> **Passage for review**
So sorry for your loss Nick. Wether or not your grandpa ever gets to take a ride in the Fury remains to be seen. I know we're all pulling for that to happen and your grandma will be there in spirit when you do take the maiden voyage. I think its most important that your family and especially your grandpa to not see you give up on any of your dreams. Keep at it brother!
 
Keep pecking away. As others have said, sometimes its better to walk away for a little bit. Patience is sometimes a hard thing to learn,I still have to work on it at times. Keep us informed.
 
Nick, I truly feel for you. I am glad you are moving along. Yes, it will be difficult, but I am sure someone as young and motivated as you are will succeed. Take it one day at a time. Work on those days when you are motivated, and take a breather on the other days and get together with grandpa. Best of luck. And remember, you are also doing this for everyone on here too. We are all rooting for you.
 
Nick, you jumped back in. Even if you decide to walk away from this car in the future, you have now earned my respect forever.
 
It's been rough lately on the home front, My grandmother passed away here at my home on Friday, my grandfather is in a rehabilitation hospital here in town and between the two I seem to have lost all motivation to finish my car, it bothers me I never got a chance to take Grandma out in the car, bothers me more that I don't have the means to be able to finish the car at this time the way it should be done, and it bothers me that it's getting worse by the day in it's current surroundings,

I've considered selling it multiple times in the last few days, Then the realization of what I have to show so far in my life set in, at 18, I have a now rusty 21 year old high mileage truck that needs a lot of TLC, I have a VERY Rusty 45 year old car that needs even more TLC and I have 3 years before I can even attempt to write a test that may or may not better myself, I've got good friends but so far I always seem to come out on the bad end of things, I've worked in my current position for 3 years (the last year and half full time) and I'm starting to loath going into work everyday, With my lack of motivation on the car at this point it would only do harm for me to touch it,

At this point I have a lot of tough decisions to make.

And I think my hair line is retracting.

Nick
Nick I'm sorry for your loss. Recognize that the loss of loved ones is inevitable and never easy but always think what they would want you to do. They would not want you to give up on your dreams. 3 years may seem like an eternity from your 18 year old perspective but it is really nothing if your are working towards a life long career plan.

> **Prompt A**
In the forum thread, how old does Nick say his truck is?
> **Prompt B**
Reproduce the part of the forum thread that opens with the words containing "Keep pecking away." and closes with "my respect forever.".

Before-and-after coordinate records
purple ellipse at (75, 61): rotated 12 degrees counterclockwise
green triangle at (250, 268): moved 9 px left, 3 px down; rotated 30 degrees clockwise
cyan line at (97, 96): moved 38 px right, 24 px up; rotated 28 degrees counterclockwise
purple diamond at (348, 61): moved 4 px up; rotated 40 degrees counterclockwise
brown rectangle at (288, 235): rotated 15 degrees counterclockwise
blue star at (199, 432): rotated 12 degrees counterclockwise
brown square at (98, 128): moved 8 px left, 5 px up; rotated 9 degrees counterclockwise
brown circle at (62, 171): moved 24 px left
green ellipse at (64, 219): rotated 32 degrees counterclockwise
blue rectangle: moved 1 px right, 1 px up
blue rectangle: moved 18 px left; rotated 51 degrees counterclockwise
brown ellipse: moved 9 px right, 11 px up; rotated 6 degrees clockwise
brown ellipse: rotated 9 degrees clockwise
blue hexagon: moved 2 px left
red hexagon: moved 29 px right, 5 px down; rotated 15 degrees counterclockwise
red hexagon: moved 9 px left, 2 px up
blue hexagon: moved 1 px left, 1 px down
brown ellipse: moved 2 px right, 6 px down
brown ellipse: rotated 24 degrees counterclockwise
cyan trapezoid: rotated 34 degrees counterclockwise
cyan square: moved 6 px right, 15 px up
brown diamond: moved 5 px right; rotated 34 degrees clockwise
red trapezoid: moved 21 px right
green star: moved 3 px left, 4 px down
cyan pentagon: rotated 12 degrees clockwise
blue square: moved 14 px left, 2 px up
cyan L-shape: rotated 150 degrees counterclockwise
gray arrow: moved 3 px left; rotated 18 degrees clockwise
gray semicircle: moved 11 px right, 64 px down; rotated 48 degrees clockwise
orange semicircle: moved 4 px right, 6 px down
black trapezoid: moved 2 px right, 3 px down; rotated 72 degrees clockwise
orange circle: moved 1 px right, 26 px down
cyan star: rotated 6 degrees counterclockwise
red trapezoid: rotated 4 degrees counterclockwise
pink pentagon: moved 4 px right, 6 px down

> **Worked solution A**
21 years old.

> **Worked solution B**
Keep pecking away. As others have said, sometimes its better to walk away for a little bit. Patience is sometimes a hard thing to learn,I still have to work on it at times. Keep us informed.
 
Nick, I truly feel for you. I am glad you are moving along. Yes, it will be difficult, but I am sure someone as young and motivated as you are will succeed. Take it one day at a time. Work on those days when you are motivated, and take a breather on the other days and get together with grandpa. Best of luck. And remember, you are also doing this for everyone on here too. We are all rooting for you.
 
Nick, you jumped back in. Even if you decide to walk away from this car in the future, you have now earned my respect forever.